My first experience using NLP, working in nltk library of Python
Instructions:-
To run DataFrames.py:- delete positive_dictionary.xlsx and negative_dictionary.xlsx, the 'DataFrames.py' code will use openpyxl to open master dictionary and get the positive and negative words and create these 2 workbooks in the same folder Note: Workbook opening takes time as the workbook is of a medium large size
To run Main.py:- open the "Output Data.xlsx" file and select the 'blank copy' sheet and close the file. Run main.py to get the desired data in the blank copy
Compiler Output:- The compiler output will show program start/end, url from which the program is extracting information and the time taken by the program to process each url and store the desired variables and the total time taken by the code(approx 15-17 min on my pycharm application)
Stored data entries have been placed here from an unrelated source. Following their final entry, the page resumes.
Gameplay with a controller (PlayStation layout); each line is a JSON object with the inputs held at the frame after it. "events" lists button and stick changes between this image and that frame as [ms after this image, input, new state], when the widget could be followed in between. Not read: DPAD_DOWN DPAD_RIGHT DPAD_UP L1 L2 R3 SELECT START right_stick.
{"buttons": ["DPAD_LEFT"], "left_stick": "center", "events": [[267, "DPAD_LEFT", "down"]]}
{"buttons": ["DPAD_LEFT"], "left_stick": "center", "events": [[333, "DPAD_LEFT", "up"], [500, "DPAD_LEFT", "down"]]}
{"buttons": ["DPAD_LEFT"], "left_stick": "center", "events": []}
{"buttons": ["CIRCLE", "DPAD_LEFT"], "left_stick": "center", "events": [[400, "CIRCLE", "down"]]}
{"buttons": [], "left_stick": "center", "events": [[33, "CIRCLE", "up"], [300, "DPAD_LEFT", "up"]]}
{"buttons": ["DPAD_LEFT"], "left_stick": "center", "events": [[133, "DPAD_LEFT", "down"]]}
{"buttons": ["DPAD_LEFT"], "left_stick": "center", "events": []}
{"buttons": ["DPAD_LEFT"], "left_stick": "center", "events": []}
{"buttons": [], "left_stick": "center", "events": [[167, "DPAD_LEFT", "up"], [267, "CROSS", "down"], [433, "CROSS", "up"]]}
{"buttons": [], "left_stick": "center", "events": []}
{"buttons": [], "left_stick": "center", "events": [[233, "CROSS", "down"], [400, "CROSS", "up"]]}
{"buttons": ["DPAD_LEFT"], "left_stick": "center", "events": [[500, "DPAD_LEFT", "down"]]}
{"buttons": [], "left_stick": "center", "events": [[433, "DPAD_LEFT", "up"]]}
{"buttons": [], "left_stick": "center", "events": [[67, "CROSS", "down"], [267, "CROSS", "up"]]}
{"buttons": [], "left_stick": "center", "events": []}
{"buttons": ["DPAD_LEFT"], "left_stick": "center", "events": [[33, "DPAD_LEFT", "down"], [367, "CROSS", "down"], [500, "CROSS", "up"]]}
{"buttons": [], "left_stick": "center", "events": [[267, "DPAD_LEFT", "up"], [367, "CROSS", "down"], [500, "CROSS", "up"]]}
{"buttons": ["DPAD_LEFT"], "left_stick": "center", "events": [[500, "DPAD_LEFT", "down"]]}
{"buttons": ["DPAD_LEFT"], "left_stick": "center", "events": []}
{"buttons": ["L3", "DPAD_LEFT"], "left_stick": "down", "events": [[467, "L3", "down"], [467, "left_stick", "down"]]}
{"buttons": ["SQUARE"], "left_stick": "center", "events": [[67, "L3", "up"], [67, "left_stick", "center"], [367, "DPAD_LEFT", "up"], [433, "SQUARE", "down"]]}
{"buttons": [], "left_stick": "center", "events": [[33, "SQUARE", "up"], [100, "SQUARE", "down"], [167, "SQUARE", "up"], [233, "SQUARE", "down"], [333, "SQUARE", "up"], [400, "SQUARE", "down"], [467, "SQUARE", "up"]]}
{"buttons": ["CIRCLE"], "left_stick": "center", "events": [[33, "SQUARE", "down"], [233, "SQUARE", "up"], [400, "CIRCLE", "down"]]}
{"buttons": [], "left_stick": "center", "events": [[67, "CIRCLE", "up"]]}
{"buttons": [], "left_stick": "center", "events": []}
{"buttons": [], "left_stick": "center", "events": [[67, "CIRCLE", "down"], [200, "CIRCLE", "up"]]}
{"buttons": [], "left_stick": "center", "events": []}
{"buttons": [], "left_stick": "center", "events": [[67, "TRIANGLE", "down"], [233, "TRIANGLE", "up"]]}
Contents of zip file:- 2- .ipynb Jupyter notebookks where codes were tried and worked 2- .py Python files, one used to get the positive and negative words dictionaries from the master dictionary 1- .txt Text file with stop words which are extracted for use 1- .txt Readme file with all instructions 7- .xlsx Excel workbooks, 4 workbooks contain dictionaries of positive, negative, constraining and uncertainty words, 1 workbook is the Master dictionary which was used to extract the positive and negative words dictionaries, a cik workbook, containing the original contents of the input xlsx file and a Output Data workbook containing the output file with all required variables filled for all the rows, the desired file
About the file:-
->The Desired Output can be found in Output Data with all the required variables calculated and textual analysis complete ->The .py files are extensively well commented with easily understandable variable names, most of the code is self-explanatory
Textual Analysis Process-
Libraries Used: pandas,openpyxl,regex,urllib,nltk,bs4(Beautiful Soup)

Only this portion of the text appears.